• Exercise prompt
Please quote every item below line by line, with each word and mark reproduced without change.

Data entries

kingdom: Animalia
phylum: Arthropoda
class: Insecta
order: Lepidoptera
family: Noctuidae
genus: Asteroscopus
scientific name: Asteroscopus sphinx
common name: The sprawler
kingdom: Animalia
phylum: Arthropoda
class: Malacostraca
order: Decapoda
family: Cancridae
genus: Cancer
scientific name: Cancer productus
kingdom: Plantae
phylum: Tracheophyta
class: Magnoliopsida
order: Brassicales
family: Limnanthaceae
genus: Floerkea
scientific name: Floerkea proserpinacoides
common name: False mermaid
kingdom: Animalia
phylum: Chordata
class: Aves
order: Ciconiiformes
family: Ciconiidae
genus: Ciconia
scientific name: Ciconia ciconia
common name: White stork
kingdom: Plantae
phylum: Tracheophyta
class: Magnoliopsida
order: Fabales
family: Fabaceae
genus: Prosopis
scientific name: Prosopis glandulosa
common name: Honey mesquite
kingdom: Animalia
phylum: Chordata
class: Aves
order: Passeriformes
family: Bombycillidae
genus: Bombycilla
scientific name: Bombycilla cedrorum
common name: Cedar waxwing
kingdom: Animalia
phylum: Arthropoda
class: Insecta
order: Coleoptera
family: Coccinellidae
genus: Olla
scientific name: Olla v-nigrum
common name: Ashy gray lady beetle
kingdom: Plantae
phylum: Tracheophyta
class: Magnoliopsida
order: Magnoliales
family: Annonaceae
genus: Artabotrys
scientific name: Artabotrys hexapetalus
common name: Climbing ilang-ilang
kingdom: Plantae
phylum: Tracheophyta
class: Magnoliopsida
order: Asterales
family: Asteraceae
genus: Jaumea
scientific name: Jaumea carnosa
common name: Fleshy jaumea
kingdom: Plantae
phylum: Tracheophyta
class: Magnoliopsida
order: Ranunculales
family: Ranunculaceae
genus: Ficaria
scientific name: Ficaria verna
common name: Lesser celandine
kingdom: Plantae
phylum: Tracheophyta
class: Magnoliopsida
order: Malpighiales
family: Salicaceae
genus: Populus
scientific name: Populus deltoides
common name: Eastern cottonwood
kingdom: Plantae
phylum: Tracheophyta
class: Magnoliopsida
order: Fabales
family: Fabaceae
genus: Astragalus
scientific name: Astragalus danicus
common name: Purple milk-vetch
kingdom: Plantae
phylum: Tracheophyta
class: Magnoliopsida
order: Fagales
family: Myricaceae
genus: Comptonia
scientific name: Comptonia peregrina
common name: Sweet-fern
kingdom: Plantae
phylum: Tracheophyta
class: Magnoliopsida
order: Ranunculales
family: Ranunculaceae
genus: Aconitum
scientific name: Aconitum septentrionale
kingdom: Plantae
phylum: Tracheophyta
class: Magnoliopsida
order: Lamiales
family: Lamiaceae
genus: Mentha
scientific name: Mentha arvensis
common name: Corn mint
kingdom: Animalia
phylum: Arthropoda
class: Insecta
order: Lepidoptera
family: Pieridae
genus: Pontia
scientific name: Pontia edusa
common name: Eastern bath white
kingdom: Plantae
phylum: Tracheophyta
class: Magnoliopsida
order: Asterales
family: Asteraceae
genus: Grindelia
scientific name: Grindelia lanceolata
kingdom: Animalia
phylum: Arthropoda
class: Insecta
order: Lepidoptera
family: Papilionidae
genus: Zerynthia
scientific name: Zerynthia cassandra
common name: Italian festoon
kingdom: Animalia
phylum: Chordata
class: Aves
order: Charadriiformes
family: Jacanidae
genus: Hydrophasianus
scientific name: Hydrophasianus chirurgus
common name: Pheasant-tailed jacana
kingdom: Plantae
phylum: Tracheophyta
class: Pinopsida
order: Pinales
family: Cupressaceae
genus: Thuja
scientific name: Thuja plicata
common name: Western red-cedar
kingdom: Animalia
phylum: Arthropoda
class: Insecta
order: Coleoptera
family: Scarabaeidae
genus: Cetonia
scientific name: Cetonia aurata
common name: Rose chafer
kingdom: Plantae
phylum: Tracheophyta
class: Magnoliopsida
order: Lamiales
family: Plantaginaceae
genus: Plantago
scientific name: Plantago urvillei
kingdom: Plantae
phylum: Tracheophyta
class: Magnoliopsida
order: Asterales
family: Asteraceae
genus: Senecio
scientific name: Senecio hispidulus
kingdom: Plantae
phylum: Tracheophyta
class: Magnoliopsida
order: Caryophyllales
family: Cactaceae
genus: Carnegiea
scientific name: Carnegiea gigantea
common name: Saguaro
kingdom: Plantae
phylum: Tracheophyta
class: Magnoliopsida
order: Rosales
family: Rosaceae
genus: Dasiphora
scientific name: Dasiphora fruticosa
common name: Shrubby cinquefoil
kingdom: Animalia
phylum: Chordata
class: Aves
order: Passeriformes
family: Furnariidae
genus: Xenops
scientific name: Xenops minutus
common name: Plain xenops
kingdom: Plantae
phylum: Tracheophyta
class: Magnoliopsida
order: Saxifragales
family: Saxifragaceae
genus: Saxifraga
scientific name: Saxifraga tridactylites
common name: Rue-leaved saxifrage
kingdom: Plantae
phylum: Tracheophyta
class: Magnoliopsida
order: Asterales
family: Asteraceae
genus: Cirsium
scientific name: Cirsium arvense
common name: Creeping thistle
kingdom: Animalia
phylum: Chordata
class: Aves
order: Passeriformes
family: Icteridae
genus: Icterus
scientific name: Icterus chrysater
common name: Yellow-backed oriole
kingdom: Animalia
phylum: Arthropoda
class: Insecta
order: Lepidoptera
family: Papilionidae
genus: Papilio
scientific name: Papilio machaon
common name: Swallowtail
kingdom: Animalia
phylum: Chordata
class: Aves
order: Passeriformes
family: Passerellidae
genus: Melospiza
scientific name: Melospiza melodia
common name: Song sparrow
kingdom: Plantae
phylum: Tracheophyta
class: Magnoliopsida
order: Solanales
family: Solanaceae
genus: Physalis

• Exercise result
kingdom: Animalia
phylum: Arthropoda
class: Insecta
order: Lepidoptera
family: Noctuidae
genus: Asteroscopus
scientific name: Asteroscopus sphinx
common name: The sprawler
kingdom: Animalia
phylum: Arthropoda
class: Malacostraca
order: Decapoda
family: Cancridae
genus: Cancer
scientific name: Cancer productus
kingdom: Plantae
phylum: Tracheophyta
class: Magnoliopsida
order: Brassicales
family: Limnanthaceae
genus: Floerkea
scientific name: Floerkea proserpinacoides
common name: False mermaid
kingdom: Animalia
phylum: Chordata
class: Aves
order: Ciconiiformes
family: Ciconiidae
genus: Ciconia
scientific name: Ciconia ciconia
common name: White stork
kingdom: Plantae
phylum: Tracheophyta
class: Magnoliopsida
order: Fabales
family: Fabaceae
genus: Prosopis
scientific name: Prosopis glandulosa
common name: Honey mesquite
kingdom: Animalia
phylum: Chordata
class: Aves
order: Passeriformes
family: Bombycillidae
genus: Bombycilla
scientific name: Bombycilla cedrorum
common name: Cedar waxwing
kingdom: Animalia
phylum: Arthropoda
class: Insecta
order: Coleoptera
family: Coccinellidae
genus: Olla
scientific name: Olla v-nigrum
common name: Ashy gray lady beetle
kingdom: Plantae
phylum: Tracheophyta
class: Magnoliopsida
order: Magnoliales
family: Annonaceae
genus: Artabotrys
scientific name: Artabotrys hexapetalus
common name: Climbing ilang-ilang
kingdom: Plantae
phylum: Tracheophyta
class: Magnoliopsida
order: Asterales
family: Asteraceae
genus: Jaumea
scientific name: Jaumea carnosa
common name: Fleshy jaumea
kingdom: Plantae
phylum: Tracheophyta
class: Magnoliopsida
order: Ranunculales
family: Ranunculaceae
genus: Ficaria
scientific name: Ficaria verna
common name: Lesser celandine
kingdom: Plantae
phylum: Tracheophyta
class: Magnoliopsida
order: Malpighiales
family: Salicaceae
genus: Populus
scientific name: Populus deltoides
common name: Eastern cottonwood
kingdom: Plantae
phylum: Tracheophyta
class: Magnoliopsida
order: Fabales
family: Fabaceae
genus: Astragalus
scientific name: Astragalus danicus
common name: Purple milk-vetch
kingdom: Plantae
phylum: Tracheophyta
class: Magnoliopsida
order: Fagales
family: Myricaceae
genus: Comptonia
scientific name: Comptonia peregrina
common name: Sweet-fern
kingdom: Plantae
phylum: Tracheophyta
class: Magnoliopsida
order: Ranunculales
family: Ranunculaceae
genus: Aconitum
scientific name: Aconitum septentrionale
kingdom: Plantae
phylum: Tracheophyta
class: Magnoliopsida
order: Lamiales
family: Lamiaceae
genus: Mentha
scientific name: Mentha arvensis
common name: Corn mint
kingdom: Animalia
phylum: Arthropoda
class: Insecta
order: Lepidoptera
family: Pieridae
genus: Pontia
scientific name: Pontia edusa
common name: Eastern bath white
kingdom: Plantae
phylum: Tracheophyta
class: Magnoliopsida
order: Asterales
family: Asteraceae
genus: Grindelia
scientific name: Grindelia lanceolata
kingdom: Animalia
phylum: Arthropoda
class: Insecta
order: Lepidoptera
family: Papilionidae
genus: Zerynthia
scientific name: Zerynthia cassandra
common name: Italian festoon
kingdom: Animalia
phylum: Chordata
class: Aves
order: Charadriiformes
family: Jacanidae
genus: Hydrophasianus
scientific name: Hydrophasianus chirurgus
common name: Pheasant-tailed jacana
kingdom: Plantae
phylum: Tracheophyta
class: Pinopsida
order: Pinales
family: Cupressaceae
genus: Thuja
scientific name: Thuja plicata
common name: Western red-cedar
kingdom: Animalia
phylum: Arthropoda
class: Insecta
order: Coleoptera
family: Scarabaeidae
genus: Cetonia
scientific name: Cetonia aurata
common name: Rose chafer
kingdom: Plantae
phylum: Tracheophyta
class: Magnoliopsida
order: Lamiales
family: Plantaginaceae
genus: Plantago
scientific name: Plantago urvillei
kingdom: Plantae
phylum: Tracheophyta
class: Magnoliopsida
order: Asterales
family: Asteraceae
genus: Senecio
scientific name: Senecio hispidulus
kingdom: Plantae
phylum: Tracheophyta
class: Magnoliopsida
order: Caryophyllales
family: Cactaceae
genus: Carnegiea
scientific name: Carnegiea gigantea
common name: Saguaro
kingdom: Plantae
phylum: Tracheophyta
class: Magnoliopsida
order: Rosales
family: Rosaceae
genus: Dasiphora
scientific name: Dasiphora fruticosa
common name: Shrubby cinquefoil
kingdom: Animalia
phylum: Chordata
class: Aves
order: Passeriformes
family: Furnariidae
genus: Xenops
scientific name: Xenops minutus
common name: Plain xenops
kingdom: Plantae
phylum: Tracheophyta
class: Magnoliopsida
order: Saxifragales
family: Saxifragaceae
genus: Saxifraga
scientific name: Saxifraga tridactylites
common name: Rue-leaved saxifrage
kingdom: Plantae
phylum: Tracheophyta
class: Magnoliopsida
order: Asterales
family: Asteraceae
genus: Cirsium
scientific name: Cirsium arvense
common name: Creeping thistle
kingdom: Animalia
phylum: Chordata
class: Aves
order: Passeriformes
family: Icteridae
genus: Icterus
scientific name: Icterus chrysater
common name: Yellow-backed oriole
kingdom: Animalia
phylum: Arthropoda
class: Insecta
order: Lepidoptera
family: Papilionidae
genus: Papilio
scientific name: Papilio machaon
common name: Swallowtail
kingdom: Animalia
phylum: Chordata
class: Aves
order: Passeriformes
family: Passerellidae
genus: Melospiza
scientific name: Melospiza melodia
common name: Song sparrow
kingdom: Plantae
phylum: Tracheophyta
class: Magnoliopsida
order: Solanales
family: Solanaceae
genus: Physalis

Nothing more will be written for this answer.